Traditional supply chain management techniques will use the procurement process and subsequent pseudo-partnership arrangements to seek out better deals – commonly known as ‘sharpening the pencil’.

But, in an age of AI, regulatory demands, new styles of claims notification, customer experience and the technical design of motor vehicles, we should all be questioning whether traditional methods of collaboration between insurers and their suppliers is the best way of achieving the desired outcomes.

The power of data

Instead, it is the power of data analytics and the subsequent commitment to mutual transparency that will lead to the major gains of the future.

Insurers will achieve more, and a better return on their supply chain investment, while technology-led suppliers themselves will become more profitable.

A simple example is the new profit-modelling analytics we are building at E2E.

Using this gives us new insights into how our national network of members can improve their own performance and these improvements can be used to arrange better terms for our clients.

Of course, this requires that we be prepared to share any in-house gains with our clients and, as the saying goes, the ‘proof of the pudding is in the eating’.

But that is only the start.

The next level of analytics will enable us not only to understand more and more about current performance, but also to confidently predict elements of the future.

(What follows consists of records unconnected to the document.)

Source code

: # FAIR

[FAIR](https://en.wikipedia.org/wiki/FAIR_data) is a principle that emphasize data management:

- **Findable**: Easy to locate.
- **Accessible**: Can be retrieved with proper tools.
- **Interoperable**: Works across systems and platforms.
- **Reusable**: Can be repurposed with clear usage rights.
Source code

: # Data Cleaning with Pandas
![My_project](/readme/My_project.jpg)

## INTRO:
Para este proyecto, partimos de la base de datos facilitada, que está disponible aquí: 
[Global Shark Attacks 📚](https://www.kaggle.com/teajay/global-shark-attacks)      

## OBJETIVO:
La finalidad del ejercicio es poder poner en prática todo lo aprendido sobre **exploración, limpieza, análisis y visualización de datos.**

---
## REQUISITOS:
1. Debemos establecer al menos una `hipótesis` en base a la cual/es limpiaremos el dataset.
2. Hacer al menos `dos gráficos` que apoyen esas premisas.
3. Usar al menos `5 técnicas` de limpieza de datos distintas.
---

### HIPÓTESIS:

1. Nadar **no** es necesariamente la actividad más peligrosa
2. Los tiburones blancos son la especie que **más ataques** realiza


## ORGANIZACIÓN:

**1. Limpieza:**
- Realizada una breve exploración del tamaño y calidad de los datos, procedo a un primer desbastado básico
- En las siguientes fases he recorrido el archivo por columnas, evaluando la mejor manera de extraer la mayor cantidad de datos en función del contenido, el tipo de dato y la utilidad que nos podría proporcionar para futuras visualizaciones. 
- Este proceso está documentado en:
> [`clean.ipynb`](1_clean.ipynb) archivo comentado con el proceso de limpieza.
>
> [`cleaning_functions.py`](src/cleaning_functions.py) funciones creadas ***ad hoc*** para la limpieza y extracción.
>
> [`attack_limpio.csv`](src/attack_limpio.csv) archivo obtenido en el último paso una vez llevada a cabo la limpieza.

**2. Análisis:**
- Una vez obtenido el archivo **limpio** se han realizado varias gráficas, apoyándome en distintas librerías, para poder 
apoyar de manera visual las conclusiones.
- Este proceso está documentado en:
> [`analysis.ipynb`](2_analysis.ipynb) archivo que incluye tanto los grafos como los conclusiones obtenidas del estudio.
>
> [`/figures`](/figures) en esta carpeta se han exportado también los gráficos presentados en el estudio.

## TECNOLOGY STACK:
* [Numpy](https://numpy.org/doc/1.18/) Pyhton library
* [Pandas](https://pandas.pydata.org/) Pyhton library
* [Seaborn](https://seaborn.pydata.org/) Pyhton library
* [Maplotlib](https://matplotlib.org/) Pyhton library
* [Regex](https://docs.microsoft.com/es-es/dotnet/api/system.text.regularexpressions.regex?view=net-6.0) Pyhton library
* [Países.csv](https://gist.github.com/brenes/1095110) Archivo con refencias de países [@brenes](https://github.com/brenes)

For example, we are looking very closely at future trends in pre accident values, second hand car proceeds, auction proceeds, total loss categorisations and repair costs and how these all interrelate.

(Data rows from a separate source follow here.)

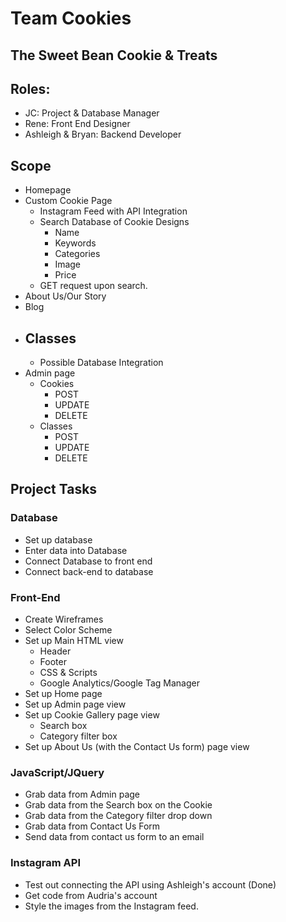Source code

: # Team Cookies

## The Sweet Bean Cookie & Treats

## Roles:
- JC: Project & Database Manager
- Rene: Front End Designer
- Ashleigh & Bryan: Backend Developer

## Scope
- Homepage
- Custom Cookie Page
    - Instagram Feed with API Integration
    - Search Database of Cookie Designs
        - Name
        - Keywords
        - Categories
        - Image
        - Price
    - GET request upon search.
- About Us/Our Story
- Blog
- Classes
    - 
    - Possible Database Integration
- Admin page
    - Cookies
        - POST
        - UPDATE
        - DELETE
    - Classes
        - POST
        - UPDATE
        - DELETE


## Project Tasks
### Database
- Set up database
- Enter data into Database
- Connect Database to front end
- Connect back-end to database
### Front-End
- Create Wireframes
- Select Color Scheme
- Set up Main HTML view
    - Header
    - Footer
    - CSS & Scripts
    - Google Analytics/Google Tag Manager
- Set up Home page
- Set up Admin page view
- Set up Cookie Gallery page view
    - Search box
    - Category filter box
- Set up About Us (with the Contact Us form) page view
### JavaScript/JQuery
- Grab data from Admin page
- Grab data from the Search box on the Cookie
- Grab data from the Category filter drop down
- Grab data from Contact Us Form
- Send data from contact us form to an email
### Instagram API
- Test out connecting the API using Ashleigh's account (Done)
- Get code from Audria's account
- Style the images from the Instagram feed.

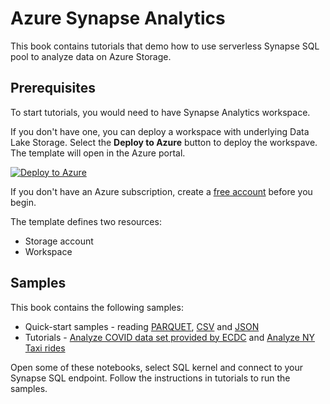 # Azure Synapse Analytics 

This book contains tutorials that demo how to use serverless Synapse SQL pool to analyze data on Azure Storage.

## Prerequisites

To start tutorials, you would need to have Synapse Analytics workspace.

If you don't have one, you can deploy a workspace with underlying Data Lake Storage. Select the **Deploy to Azure** button to deploy the workspave. The template will open in the Azure portal.

<a href="https://portal.azure.com/#create/Microsoft.Template/uri/https%3A%2F%2Fraw.githubusercontent.com%2FAzure-Samples%2FSynapse%2Fmaster%2FManage%2FDeployWorkspace%2Fazuredeploy.json" data-linktype="external"><img src="https://docs.microsoft.com/en-us/azure/media/template-deployments/deploy-to-azure.png" alt="Deploy to Azure" data-linktype="relative-path"/></a>

If you don't have an Azure subscription, create a <a href="https://azure.microsoft.com/free/?WT.mc_id=A261C142F" data-linktype="external">free account</a> before you begin.</p>

The template defines two resources:
- Storage account
- Workspace

## Samples

This book contains the following samples:

- Quick-start samples - reading [PARQUET](quickstarts/parquet.ipynb), [CSV](quickstarts/csv.ipynb) and [JSON](quickstarts/json.ipynb)
- Tutorials - [Analyze COVID data set provided by ECDC](tutorials/covid-ecdc.ipynb) and [Analyze NY Taxi rides](tutorials/ny-taxi.ipynb)

Open some of these notebooks, select SQL kernel and connect to your Synapse SQL endpoint. Follow the instructions in tutorials to run the samples.
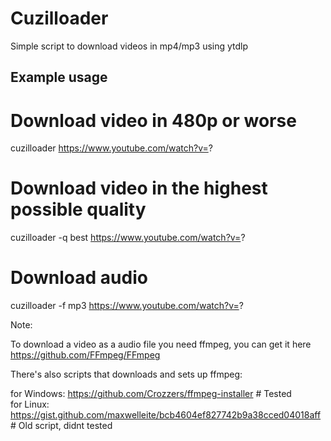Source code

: # Cuzilloader
Simple script to download videos in mp4/mp3 using ytdlp

## Example usage

# Download video in 480p or worse
cuzilloader https://www.youtube.com/watch?v=?

# Download video in the highest possible quality
cuzilloader -q best https://www.youtube.com/watch?v=?

# Download audio
cuzilloader -f mp3 https://www.youtube.com/watch?v=?

Note:

To download a video as a audio file you need ffmpeg, you can get it here https://github.com/FFmpeg/FFmpeg

There's also scripts that downloads and sets up ffmpeg:

for Windows: https://github.com/Crozzers/ffmpeg-installer # Tested <br />
for Linux: https://gist.github.com/maxwelleite/bcb4604ef827742b9a38cced04018aff # Old script, didnt tested

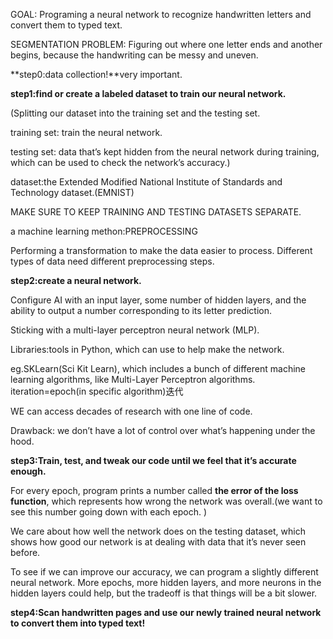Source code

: GOAL: Programing a neural network to recognize handwritten letters and convert them to typed text. 

SEGMENTATION PROBLEM: Figuring out where one letter ends and another begins, because the handwriting can be messy and uneven. 

**step0:data collection!**very important.

**step1:find or create a labeled dataset to train our neural network.**

(Splitting our dataset into the training set and the testing set.

training set: train the neural network.

testing set: data that’s kept hidden from the neural network during training, which can be used to check the network’s accuracy.)

dataset:the Extended Modified National Institute of Standards and Technology dataset.(EMNIST)

MAKE SURE TO KEEP TRAINING AND TESTING DATASETS SEPARATE.

a machine learning methon:PREPROCESSING

Performing a transformation to make the data easier to process. Different types of data need different preprocessing steps.

**step2:create a neural network.**

Configure AI with an input layer, some number of hidden layers, and the ability to output a number corresponding to its letter prediction. 

Sticking with a multi-layer perceptron neural network (MLP).

Libraries:tools in Python, which can use to help make the network. 

eg.SKLearn(Sci Kit Learn), which includes a bunch of different machine learning algorithms, like Multi-Layer Perceptron algorithms.
iteration=epoch(in specific algorithm)迭代

WE can access decades of research with one line of code.

Drawback: we don’t have a lot of control over what’s happening under the hood. 

**step3:Train, test, and tweak our code until we feel that it’s accurate enough.** 

For every epoch, program prints a number called **the error of the loss function**, which represents how wrong the network was overall.(we want to see this number going down with each epoch. )

We care about how well the network does on the testing dataset, which shows how good our network is at dealing with data that it’s never seen before.

To see if we can improve our accuracy, we can program a slightly different neural network. More epochs, more hidden layers, and more neurons in the hidden layers could help, but the tradeoff is that things will be a bit slower.

**step4:Scan handwritten pages and use our newly trained neural network to convert them into typed text!**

We are also hoping that soon we will also be able to feed this information into underwriters who will be able to use our insights to aid their pricing decisions.

Joint development planning

Perhaps the final element of this ever-evolving picture is the transparency and information-sharing propensities of insurers and their appointed claims management agents.

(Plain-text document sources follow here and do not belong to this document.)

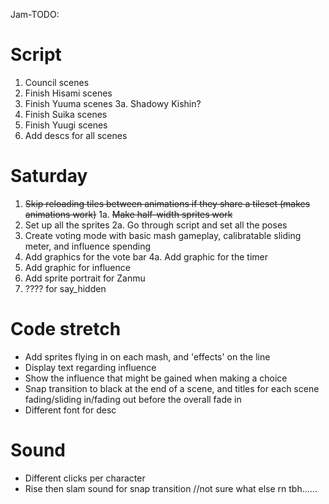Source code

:Jam-TODO:

# Script
1. Council scenes
2. Finish Hisami scenes
3. Finish Yuuma scenes
3a. Shadowy Kishin?
4. Finish Suika scenes
5. Finish Yuugi scenes
6. Add descs for all scenes

# Saturday
1. ~~Skip reloading tiles between animations if they share a tileset (makes animations work)~~
1a. ~~Make half-width sprites work~~
2. Set up all the sprites
2a. Go through script and set all the poses
3. Create voting mode with basic mash gameplay, calibratable sliding meter, and influence spending
4. Add graphics for the vote bar
4a. Add graphic for the timer
5. Add graphic for influence
6. Add sprite portrait for Zanmu
7. ???? for say_hidden

# Code stretch
- Add sprites flying in on each mash, and 'effects' on the line
- Display text regarding influence
- Show the influence that might be gained when making a choice
- Snap transition to black at the end of a scene, and titles for each scene fading/sliding in/fading out before the overall fade in
- Different font for desc

# Sound
- Different clicks per character
- Rise then slam sound for snap transition
//not sure what else rn tbh......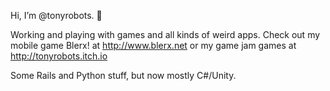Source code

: Hi, I’m @tonyrobots. 👋 

Working and playing with games and all kinds of weird apps. Check out my mobile game Blerx! at http://www.blerx.net or my game jam games at http://tonyrobots.itch.io

Some Rails and Python stuff, but now mostly C#/Unity.

<!---
tonyrobots/tonyrobots is a ✨ special ✨ repository because its `README.md` (this file) appears on your GitHub profile.
You can click the Preview link to take a look at your changes.
--->
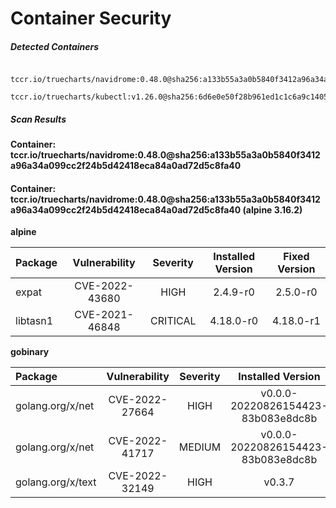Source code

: # Container Security

##### Detected Containers

          tccr.io/truecharts/navidrome:0.48.0@sha256:a133b55a3a0b5840f3412a96a34a099cc2f24b5d42418eca84a0ad72d5c8fa40
          tccr.io/truecharts/kubectl:v1.26.0@sha256:6d6e0e50f28b961ed1c1c6a9c140553238641591fbdc9ac7c1a348636f78c552

##### Scan Results

**Container: tccr.io/truecharts/navidrome:0.48.0@sha256:a133b55a3a0b5840f3412a96a34a099cc2f24b5d42418eca84a0ad72d5c8fa40**

#### Container: tccr.io/truecharts/navidrome:0.48.0@sha256:a133b55a3a0b5840f3412a96a34a099cc2f24b5d42418eca84a0ad72d5c8fa40 (alpine 3.16.2)
    

**alpine**

      
| Package         |    Vulnerability   |   Severity  |  Installed Version | Fixed Version |
|:----------------|:------------------:|:-----------:|:------------------:|:-------------:|
| expat         |    CVE-2022-43680   |   HIGH  |  2.4.9-r0 | 2.5.0-r0 |
| libtasn1         |    CVE-2021-46848   |   CRITICAL  |  4.18.0-r0 | 4.18.0-r1 |

**gobinary**

      
| Package         |    Vulnerability   |   Severity  |  Installed Version | Fixed Version |
|:----------------|:------------------:|:-----------:|:------------------:|:-------------:|
| golang.org/x/net         |    CVE-2022-27664   |   HIGH  |  v0.0.0-20220826154423-83b083e8dc8b | 0.0.0-20220906165146-f3363e06e74c |
| golang.org/x/net         |    CVE-2022-41717   |   MEDIUM  |  v0.0.0-20220826154423-83b083e8dc8b | 0.4.0 |
| golang.org/x/text         |    CVE-2022-32149   |   HIGH  |  v0.3.7 | 0.3.8 |

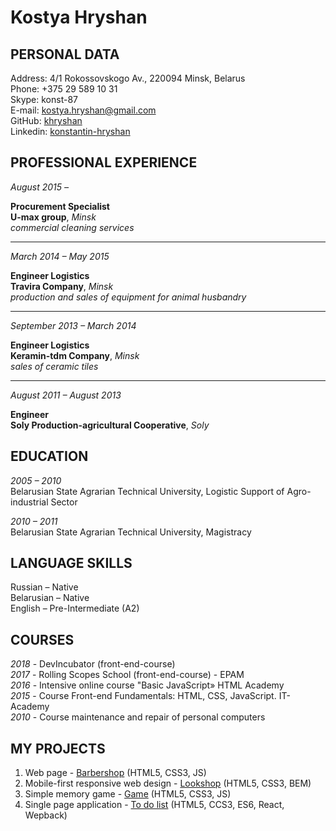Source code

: # Kostya Hryshan


## PERSONAL DATA

Address: 4/1 Rokossovskogo Av., 220094 Minsk, Belarus  
Phone: +375 29 589 10 31  
Skype: konst-87  
E-mail: kostya.hryshan@gmail.com  
GitHub: [khryshan](https://github.com/khryshan)  
Linkedin: [konstantin-hryshan](https://www.linkedin.com/in/konstantin-hryshan-40a80486/)



## PROFESSIONAL EXPERIENCE

*August 2015 –*  

**Procurement Specialist**  
**U-max group**, *Minsk*  
*commercial cleaning services*
___

*March 2014 – May 2015*  

**Engineer Logistics**  
**Travira Company**, *Minsk*  
*production and sales of equipment for animal husbandry*
___

*September 2013 – March 2014*  

**Engineer Logistics**  
**Keramin-tdm Company**, *Minsk*  
*sales of ceramic tiles*
 ___
 
*August 2011 – August 2013*  

**Engineer**  
**Soly Production-agricultural Cooperative**, *Soly*



## EDUCATION

*2005 – 2010*  
Belarusian State Agrarian Technical University, Logistic Support of Agro-industrial Sector

*2010 – 2011*  
Belarusian State Agrarian Technical University, Magistracy



## LANGUAGE SKILLS

Russian – Native  
Belarusian – Native  
English – Pre-Intermediate (A2)



## COURSES

*2018* - DevIncubator (front-end-course)  
*2017* - Rolling Scopes School (front-end-course) - EPAM  
*2016* - Intensive online course &quot;Basic JavaScript» HTML Academy  
*2015* - Course Front-end Fundamentals: HTML, CSS, JavaScript. IT-Academy  
*2010* - Course maintenance and repair of personal computers  



## MY PROJECTS

1. Web page - [Barbershop](https://khryshan.github.io/barbershop/) (HTML5, CSS3, JS)
2. Mobile-first responsive web design - [Lookshop](https://khryshan.github.io/lookshop/) (HTML5, CSS3, BEM)
3. Simple memory game - [Game](https://khryshan.github.io/match-match-game/) (HTML5, CSS3, JS)
4. Single page application - [To do list](https://github.com/khryshan/TODO-LIST) (HTML5, CCS3, ES6, React, Wepback)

As suppliers, we can only ever know half of the full picture. The balance lies in the hands of clients and prospects who, we are sure, want us to deliver the maximum benefits.

That demands a level of collaboration that is rare and, in truth, difficult to achieve. For insurers to share sensitive commercial information runs contrary to their inbuilt risk aversion but, paradoxically, it is that aversion which actually increases risk.

Claims departments caught out by recent bouts of claims super-inflation need to access every source of credible information available to them and the forward-looking companies in our sector can play a valuable role in building that jigsaw.

The ’digital age’ has been a fact of life for decades and yet the willingness and ability of insurers and suppliers to fully leverage the opportunities available to all the parties involved is slow and ponderous. The steam train has barely left the station.

Change is upon us and we should all be more adept and collaborative in joint working methods between carriers and suppliers.